— Александр Васильевич, я вас очень уважаю, но я так это не оставлю… Я журналистов соберу… Мне такая работа не нужна, я не крепостная, чтоб так со мной! Я никакого повода ему не давала!..
— Машенька, ну по пьяни же! Помутнение нашло, мозги от спиртного переклинило, успокойся…
— Да мне что — легче оттого, что он по пьяни? Завтра же заявление напишу, ни дня тут не останусь! И все прессе расскажу!..
— Ну, подожди, Маша! Что для тебя сделать, чтобы это между нами осталось? Ты только скажи…
Сам «насильник» уже храпел на весь коридор, а я, сдав пострадавшую на попечение сестры-хозяйки, стал перебирать в голове возможные варианты развития событий. На первый взгляд они ничего хорошего не сулили. Конечно, за его закидоны я не ответчик, я за безопасность отвечаю, но все равно мучило чувство, что где-то недоглядел, и надо выходить из положения.
Как юрист, я понимал, что процессуально являюсь свидетелем уголовного преступления. Причем из разряда тяжких. С Машей нужно было искать консенсус. И тут меня осенило.
Буквально накануне того дня руководитель администрации президента Ю. Петров своим решением выделил генералу В. Редкобородому квартиру в Москве на Лесной улице, в новостройке еще ЦК КПСС. А Владимир Степанович на тот момент занимал квартиру — подарок Б. Бугаева, министра гражданской авиации СССР и личного пилота Брежнева. Они еще до Афганистана подружились, в ту пору, когда Редкобородый по линии 9-го Управления КГБ работал в «Аэрофлоте». И Бугаев выделил семье Редкобородых двухкомнатную квартиру в районе метро Войковская, которую тот теперь освобождал. Отличная по тем временам квартира — кирпичный дом, большая площадь, высокие потолки, близко от центра столицы. Квартира только вчера освободилась и еще не перешла на учет в жилищный фонд ГУО. Я мгновенно позвонил начальнику жилищной комиссии ГУО Всеволоду Колбасову и попросил: «Будь добр, придержи квартиру на Войковской, не показывай пока комиссии».

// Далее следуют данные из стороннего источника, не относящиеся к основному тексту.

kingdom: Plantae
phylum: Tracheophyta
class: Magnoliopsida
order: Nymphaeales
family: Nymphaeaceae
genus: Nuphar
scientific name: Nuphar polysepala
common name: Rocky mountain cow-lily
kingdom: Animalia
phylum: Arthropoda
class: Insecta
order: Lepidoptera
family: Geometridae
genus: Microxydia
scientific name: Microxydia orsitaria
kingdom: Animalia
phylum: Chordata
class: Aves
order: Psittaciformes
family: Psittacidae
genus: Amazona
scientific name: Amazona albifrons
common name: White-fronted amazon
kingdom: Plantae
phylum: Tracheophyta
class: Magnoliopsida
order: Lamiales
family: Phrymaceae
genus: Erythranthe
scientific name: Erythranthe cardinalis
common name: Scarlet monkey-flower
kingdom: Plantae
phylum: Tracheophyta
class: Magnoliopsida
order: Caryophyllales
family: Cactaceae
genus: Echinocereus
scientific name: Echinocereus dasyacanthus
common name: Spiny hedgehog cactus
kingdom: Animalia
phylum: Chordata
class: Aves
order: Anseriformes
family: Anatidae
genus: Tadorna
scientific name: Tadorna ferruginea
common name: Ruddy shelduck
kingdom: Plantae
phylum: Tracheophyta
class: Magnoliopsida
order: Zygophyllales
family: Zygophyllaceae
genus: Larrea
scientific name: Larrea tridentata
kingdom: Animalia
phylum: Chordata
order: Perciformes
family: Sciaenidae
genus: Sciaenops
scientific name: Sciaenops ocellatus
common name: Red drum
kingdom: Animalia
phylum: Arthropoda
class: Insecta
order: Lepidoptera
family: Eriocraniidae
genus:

Утром приехал и пригласил Машу для разговора к себе в машину, чтобы глаза на даче не мозолить. Она вышла: бледное лицо, глухое платье без выреза с пуговицами под самое горло. Села в машину, смотрит перед собой.
— Маша, я тебе предложить хочу кое-что. Я знаю, у тебя тяжелое положение с жильем. Ну что тебе с бывшим мужем в общаге угол делить. Так вот, ты получаешь «двушку» в центре, но с одним условием: не будешь афишировать вчерашнее происшествие. Никаких журналистов, и вообще постараешься забыть все, как страшный сон…
На следующий день, видимо, обсудив предложение со своим другом (появился у нее к тому времени близкий человек, коллега-официант из нашей системы), Маша сказала мне:
— Александр Васильевич, я согласна на квартиру. Я не буду выносить сор из вашей избы, но и сама в ней не останусь. Я увольняюсь…
Все-таки за решение жилищного вопроса в столице люди (а тем более иногородняя женщина с детьми) на многое способны закрыть глаза. И это их право, их выбор. Мы Маше помогли с оформлением документов и переездом, ремонт сделали в квартире. Она вышла замуж за того официанта, он усыновил детей, которые его обожали. Они оба уволились тогда. Но затем произошла какая-то мутная история с кавказцами, я подробностей не знаю. Ее подсадили на наркотики, муж боролся за нее до конца. Очень трудная сложилась судьба у женщины, которая однажды принесла Президенту России тот злополучный ужин…
Я пришел к протрезвевшему Ельцину в кабинет, закрыл дверь и высказал все по полной программе, по-мужски, не стесняясь:
— Борис Николаевич, так нельзя, это же Уголовный кодекс! И мы не на Сицилии, чтоб бабу — в бочку с цементом, и в воду. Разве можно так на ровном месте подставляться?..
Видно, что ему было стыдно, меня он еще воспринимал, другой бы выгнал подчиненного, и дело с концом. Сидит, сопит, глаза опустил… Он меня однажды после такого же примерно разговора спросил: «За что вы меня так ненавидите?» Я ответил: да просто говорю то, что думаю, кто вам еще это все выскажет?
Ну, думаю, будет теперь наука мужику. Один сексуально-криминальный скандал удалось потушить ценой квартиры, должен теперь даже спьяну о последствиях помнить.